The company on Tuesday unveiled Qwen-RobotManip, Qwen-RobotNav and Qwen-RobotWorld — respectively a vision-language-action manipulation model, a navigation model and a world model — marking the first full embodied intelligence stack in its Qwen foundation model lineup.
The models can be deployed independently or jointly, forming a unified base for robotic systems operating in real-world environments.
-1024x336.jpg)
From language models to physical intelligence
Qwen-RobotManip is designed for physical interaction tasks such as grasping and tool use.
Unlike conventional VLA models that often degrade when transferred across hardware, it introduces a unified 80-dimensional action representation intended to standardize motion control across different robot platforms.
The model can adapt with limited feedback, according to the company.
It was trained on more than 38,000 hours of pretraining data using only open-source datasets, avoiding reliance on proprietary data collection — a departure from common industry practices.
In third-party testing on the RoboChallenge Table30 v1 benchmark across 30 real-world tasks and four robot platforms, two versions of the model ranked first and second.
Tasks included turning water taps, plugging in Ethernet cables and dual-arm frying tasks such as pouring fries, with evaluators noting it showed stability in basic operations and strong performance on complex tasks.
On the Libero-Plus benchmark, the model achieved a 91.4% success rate.
Notably, Qwen released a VLA model in early June, aiming to combine vision, language and motion generation into a single system for robots.
-1024x509.jpg)
Manipulation, navigation and world modeling unified
Qwen-RobotNav focuses on mobility and instruction-following in physical space. It unifies multiple navigation scenarios — including language-based instructions, target search and autonomous driving — into a single framework.
To address issues of memory overload or loss in prior systems, it introduces a task-adaptive observation mechanism that dynamically adjusts what the model retains.
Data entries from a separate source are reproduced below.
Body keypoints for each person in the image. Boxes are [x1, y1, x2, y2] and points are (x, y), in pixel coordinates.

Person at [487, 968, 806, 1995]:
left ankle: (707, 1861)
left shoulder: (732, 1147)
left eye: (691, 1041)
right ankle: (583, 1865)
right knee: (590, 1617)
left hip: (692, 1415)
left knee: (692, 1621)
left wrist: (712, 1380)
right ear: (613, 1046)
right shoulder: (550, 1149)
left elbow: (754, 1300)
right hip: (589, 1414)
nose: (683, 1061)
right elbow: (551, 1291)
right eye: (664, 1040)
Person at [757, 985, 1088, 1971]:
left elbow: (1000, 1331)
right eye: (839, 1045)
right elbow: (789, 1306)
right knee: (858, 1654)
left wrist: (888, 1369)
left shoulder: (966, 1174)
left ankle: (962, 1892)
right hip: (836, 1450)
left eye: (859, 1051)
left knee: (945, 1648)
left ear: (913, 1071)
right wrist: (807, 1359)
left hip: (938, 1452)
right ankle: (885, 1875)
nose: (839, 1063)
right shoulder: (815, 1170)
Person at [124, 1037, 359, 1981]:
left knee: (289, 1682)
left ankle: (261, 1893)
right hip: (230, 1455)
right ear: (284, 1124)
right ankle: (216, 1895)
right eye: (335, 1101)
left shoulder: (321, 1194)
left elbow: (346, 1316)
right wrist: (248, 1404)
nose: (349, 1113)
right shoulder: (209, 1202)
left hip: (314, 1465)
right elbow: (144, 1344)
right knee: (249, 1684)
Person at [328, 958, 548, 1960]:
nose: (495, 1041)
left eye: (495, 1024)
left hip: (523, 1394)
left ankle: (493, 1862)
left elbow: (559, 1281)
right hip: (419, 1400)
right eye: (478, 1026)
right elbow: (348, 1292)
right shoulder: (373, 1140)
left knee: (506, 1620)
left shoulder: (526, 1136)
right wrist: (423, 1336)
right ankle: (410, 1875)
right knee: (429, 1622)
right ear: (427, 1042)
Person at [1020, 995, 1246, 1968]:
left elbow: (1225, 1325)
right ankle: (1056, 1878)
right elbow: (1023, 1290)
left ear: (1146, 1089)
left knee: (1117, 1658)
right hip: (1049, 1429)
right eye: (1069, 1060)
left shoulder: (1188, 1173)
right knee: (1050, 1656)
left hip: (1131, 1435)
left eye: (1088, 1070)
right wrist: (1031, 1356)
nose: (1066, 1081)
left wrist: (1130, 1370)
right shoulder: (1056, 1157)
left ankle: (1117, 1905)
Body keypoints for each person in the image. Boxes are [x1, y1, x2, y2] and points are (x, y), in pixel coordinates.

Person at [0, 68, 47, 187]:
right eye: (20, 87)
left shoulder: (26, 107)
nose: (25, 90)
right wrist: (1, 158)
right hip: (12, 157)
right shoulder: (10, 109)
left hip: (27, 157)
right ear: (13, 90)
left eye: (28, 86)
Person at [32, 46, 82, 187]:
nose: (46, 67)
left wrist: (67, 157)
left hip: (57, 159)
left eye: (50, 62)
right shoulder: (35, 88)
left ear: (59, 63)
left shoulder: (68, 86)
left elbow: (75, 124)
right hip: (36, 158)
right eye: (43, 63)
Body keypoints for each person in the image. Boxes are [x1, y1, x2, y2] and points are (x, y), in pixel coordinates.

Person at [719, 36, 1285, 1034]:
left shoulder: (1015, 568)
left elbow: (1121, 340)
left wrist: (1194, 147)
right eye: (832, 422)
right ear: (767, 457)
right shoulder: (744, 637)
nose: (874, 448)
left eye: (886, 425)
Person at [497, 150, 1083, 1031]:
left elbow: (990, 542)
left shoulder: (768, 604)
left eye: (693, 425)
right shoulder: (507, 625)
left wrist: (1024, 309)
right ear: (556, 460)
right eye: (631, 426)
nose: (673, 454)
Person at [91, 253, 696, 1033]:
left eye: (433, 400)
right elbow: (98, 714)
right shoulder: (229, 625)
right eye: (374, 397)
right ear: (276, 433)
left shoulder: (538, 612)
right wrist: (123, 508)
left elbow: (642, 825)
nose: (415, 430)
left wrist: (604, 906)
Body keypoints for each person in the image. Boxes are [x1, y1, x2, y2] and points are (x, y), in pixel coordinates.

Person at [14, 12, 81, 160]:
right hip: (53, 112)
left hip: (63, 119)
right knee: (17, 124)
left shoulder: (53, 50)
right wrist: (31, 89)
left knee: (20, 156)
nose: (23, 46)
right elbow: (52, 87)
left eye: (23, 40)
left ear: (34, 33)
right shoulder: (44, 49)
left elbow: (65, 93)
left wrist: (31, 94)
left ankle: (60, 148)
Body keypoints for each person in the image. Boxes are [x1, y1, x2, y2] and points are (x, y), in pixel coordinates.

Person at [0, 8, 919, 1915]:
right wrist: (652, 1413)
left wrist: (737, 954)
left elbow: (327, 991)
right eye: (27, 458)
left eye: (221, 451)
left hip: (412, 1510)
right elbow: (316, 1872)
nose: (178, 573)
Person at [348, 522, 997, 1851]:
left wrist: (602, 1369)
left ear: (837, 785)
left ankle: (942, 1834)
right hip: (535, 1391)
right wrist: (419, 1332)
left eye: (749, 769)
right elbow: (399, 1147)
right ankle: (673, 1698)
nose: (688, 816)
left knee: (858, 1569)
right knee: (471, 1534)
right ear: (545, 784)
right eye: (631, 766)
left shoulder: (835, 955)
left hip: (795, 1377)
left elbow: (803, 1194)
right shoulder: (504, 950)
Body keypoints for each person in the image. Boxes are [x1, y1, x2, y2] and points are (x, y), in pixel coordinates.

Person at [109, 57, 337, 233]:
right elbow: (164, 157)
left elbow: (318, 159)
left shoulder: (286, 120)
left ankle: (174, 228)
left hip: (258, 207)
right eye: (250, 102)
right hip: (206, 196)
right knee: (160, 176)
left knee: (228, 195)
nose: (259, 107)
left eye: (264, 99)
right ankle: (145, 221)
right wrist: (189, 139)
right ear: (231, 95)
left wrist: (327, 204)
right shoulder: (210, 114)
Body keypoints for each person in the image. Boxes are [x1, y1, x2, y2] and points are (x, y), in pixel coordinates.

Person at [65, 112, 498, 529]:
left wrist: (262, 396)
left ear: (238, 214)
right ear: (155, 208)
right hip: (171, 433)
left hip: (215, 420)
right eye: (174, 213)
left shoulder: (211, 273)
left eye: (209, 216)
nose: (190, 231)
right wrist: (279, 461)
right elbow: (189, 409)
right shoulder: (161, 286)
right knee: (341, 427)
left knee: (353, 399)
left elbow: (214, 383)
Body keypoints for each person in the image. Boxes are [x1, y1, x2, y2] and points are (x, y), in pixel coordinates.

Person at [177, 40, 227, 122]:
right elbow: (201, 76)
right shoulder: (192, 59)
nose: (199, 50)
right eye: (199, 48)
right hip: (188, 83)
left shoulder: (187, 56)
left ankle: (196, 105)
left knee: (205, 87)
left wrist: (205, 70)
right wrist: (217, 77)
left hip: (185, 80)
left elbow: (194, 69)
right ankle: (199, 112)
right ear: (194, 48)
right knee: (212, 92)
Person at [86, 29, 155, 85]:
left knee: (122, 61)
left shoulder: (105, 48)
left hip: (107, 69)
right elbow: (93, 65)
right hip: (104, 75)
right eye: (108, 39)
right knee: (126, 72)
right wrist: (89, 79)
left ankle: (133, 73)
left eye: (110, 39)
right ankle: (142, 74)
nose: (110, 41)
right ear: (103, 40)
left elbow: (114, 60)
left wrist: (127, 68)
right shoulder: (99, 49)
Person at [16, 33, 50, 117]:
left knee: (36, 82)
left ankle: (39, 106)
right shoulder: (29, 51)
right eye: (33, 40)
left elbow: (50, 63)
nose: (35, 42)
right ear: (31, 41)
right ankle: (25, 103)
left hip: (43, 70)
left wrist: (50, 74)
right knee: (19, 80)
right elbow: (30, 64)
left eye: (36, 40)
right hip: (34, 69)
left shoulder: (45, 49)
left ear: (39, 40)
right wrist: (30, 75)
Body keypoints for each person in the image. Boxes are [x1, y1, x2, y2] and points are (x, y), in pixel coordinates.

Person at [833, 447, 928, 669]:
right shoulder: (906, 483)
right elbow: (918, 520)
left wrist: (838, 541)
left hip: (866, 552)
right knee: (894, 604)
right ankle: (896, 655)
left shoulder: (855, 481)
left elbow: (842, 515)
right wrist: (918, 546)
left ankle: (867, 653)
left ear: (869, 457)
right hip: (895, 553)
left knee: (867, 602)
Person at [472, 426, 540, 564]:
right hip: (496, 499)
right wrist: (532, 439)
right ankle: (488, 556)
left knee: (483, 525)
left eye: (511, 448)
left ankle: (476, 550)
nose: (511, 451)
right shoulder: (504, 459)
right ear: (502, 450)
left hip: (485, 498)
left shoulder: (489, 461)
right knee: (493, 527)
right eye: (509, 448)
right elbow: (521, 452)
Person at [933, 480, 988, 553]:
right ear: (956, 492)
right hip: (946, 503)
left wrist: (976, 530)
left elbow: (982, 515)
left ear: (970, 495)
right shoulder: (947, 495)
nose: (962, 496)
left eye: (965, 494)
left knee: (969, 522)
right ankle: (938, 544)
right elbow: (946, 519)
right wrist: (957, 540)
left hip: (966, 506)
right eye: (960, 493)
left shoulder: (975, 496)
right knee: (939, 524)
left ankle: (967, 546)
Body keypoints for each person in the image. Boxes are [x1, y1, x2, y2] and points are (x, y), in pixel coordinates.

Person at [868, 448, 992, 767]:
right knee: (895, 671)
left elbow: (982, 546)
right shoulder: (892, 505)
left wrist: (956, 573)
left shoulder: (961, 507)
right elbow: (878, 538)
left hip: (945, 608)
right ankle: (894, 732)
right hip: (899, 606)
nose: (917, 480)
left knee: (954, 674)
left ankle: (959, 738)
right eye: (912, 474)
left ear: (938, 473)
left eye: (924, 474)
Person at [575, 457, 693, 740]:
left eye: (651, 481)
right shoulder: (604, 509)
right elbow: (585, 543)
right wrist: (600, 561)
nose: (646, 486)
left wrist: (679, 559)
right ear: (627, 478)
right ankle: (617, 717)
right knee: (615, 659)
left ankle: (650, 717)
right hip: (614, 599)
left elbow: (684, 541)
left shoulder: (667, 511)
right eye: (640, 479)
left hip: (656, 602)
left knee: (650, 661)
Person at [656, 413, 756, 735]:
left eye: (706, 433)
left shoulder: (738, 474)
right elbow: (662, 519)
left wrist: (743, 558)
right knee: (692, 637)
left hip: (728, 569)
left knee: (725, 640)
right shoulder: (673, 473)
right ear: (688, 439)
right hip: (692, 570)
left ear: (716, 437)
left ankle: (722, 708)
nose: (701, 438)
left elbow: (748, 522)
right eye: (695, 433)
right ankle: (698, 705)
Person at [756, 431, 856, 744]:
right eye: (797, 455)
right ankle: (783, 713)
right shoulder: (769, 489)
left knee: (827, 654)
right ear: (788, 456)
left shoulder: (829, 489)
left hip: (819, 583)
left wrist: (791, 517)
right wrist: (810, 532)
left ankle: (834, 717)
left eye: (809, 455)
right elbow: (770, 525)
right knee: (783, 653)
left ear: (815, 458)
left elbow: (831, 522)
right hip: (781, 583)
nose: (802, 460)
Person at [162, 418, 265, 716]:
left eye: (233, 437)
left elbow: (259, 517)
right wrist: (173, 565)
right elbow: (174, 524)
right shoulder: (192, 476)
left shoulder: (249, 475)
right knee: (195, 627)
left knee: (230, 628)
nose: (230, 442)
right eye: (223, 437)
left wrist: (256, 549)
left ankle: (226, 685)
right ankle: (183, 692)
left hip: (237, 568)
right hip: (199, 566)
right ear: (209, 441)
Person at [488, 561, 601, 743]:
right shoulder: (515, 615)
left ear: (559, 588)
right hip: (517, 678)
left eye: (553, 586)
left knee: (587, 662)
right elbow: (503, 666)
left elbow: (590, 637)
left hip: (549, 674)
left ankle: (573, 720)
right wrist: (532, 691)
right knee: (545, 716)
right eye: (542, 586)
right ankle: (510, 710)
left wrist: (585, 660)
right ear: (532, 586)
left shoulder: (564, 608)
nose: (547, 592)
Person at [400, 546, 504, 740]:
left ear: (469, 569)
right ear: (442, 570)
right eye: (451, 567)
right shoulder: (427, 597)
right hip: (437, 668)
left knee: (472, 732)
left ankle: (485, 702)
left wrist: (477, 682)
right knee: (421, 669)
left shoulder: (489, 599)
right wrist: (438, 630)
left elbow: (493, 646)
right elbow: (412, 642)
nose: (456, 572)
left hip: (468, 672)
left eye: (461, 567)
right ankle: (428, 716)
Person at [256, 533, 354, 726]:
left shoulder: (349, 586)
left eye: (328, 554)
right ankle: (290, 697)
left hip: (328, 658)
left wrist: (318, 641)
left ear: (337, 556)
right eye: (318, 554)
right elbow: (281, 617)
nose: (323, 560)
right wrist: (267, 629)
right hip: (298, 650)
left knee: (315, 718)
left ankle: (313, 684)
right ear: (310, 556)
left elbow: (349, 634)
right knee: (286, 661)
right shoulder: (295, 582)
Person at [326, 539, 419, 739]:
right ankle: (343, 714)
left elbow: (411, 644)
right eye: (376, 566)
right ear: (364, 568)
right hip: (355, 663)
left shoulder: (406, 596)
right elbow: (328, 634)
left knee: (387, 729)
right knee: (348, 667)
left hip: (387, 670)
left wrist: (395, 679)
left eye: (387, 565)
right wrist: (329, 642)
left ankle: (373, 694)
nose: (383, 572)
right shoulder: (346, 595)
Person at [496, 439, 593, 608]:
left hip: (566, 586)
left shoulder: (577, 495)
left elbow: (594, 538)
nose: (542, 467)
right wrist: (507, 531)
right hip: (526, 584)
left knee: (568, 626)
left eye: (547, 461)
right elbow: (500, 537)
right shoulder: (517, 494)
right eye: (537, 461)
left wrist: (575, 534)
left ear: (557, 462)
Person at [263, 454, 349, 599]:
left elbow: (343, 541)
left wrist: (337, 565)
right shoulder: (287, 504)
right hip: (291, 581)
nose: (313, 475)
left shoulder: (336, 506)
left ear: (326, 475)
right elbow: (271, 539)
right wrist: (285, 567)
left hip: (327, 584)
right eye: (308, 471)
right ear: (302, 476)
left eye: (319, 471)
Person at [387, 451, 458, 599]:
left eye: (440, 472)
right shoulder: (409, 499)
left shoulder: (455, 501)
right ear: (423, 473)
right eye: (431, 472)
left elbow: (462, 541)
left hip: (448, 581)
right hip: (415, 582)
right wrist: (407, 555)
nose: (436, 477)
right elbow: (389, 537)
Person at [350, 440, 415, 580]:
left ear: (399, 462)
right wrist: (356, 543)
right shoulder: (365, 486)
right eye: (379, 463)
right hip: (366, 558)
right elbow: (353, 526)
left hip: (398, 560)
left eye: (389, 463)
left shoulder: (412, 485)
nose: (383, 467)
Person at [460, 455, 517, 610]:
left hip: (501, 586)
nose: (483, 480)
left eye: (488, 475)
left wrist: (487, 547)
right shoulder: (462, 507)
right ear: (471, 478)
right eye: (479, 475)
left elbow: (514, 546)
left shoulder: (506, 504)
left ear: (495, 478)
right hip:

In testing, a Unitree Go2 quadruped robot running the system was able to interpret a request to “find a suitcase whose location is unknown,” autonomously patrol its environment and complete the search using visual reasoning.
Benchmark gains signal push into real-world robotics
Qwen-RobotWorld is positioned as a world model for physical prediction and planning, simulating likely future states of robotic actions based on physical constraints.

The company said it outperformed peers across four major benchmarks, particularly in physical consistency and motion fidelity.
The release extends Alibaba’s Qwen3.7-Max foundation model into embodied intelligence, reflecting a broader shift from digital reasoning systems toward interaction with the physical world.

The company also disclosed an internal framework, Qwen-RobotClaw, which uses the three models as tool components to enable open-ended task execution, long-horizon failure recovery and embodied question answering — indicating early integration of the system into more general robotic agents.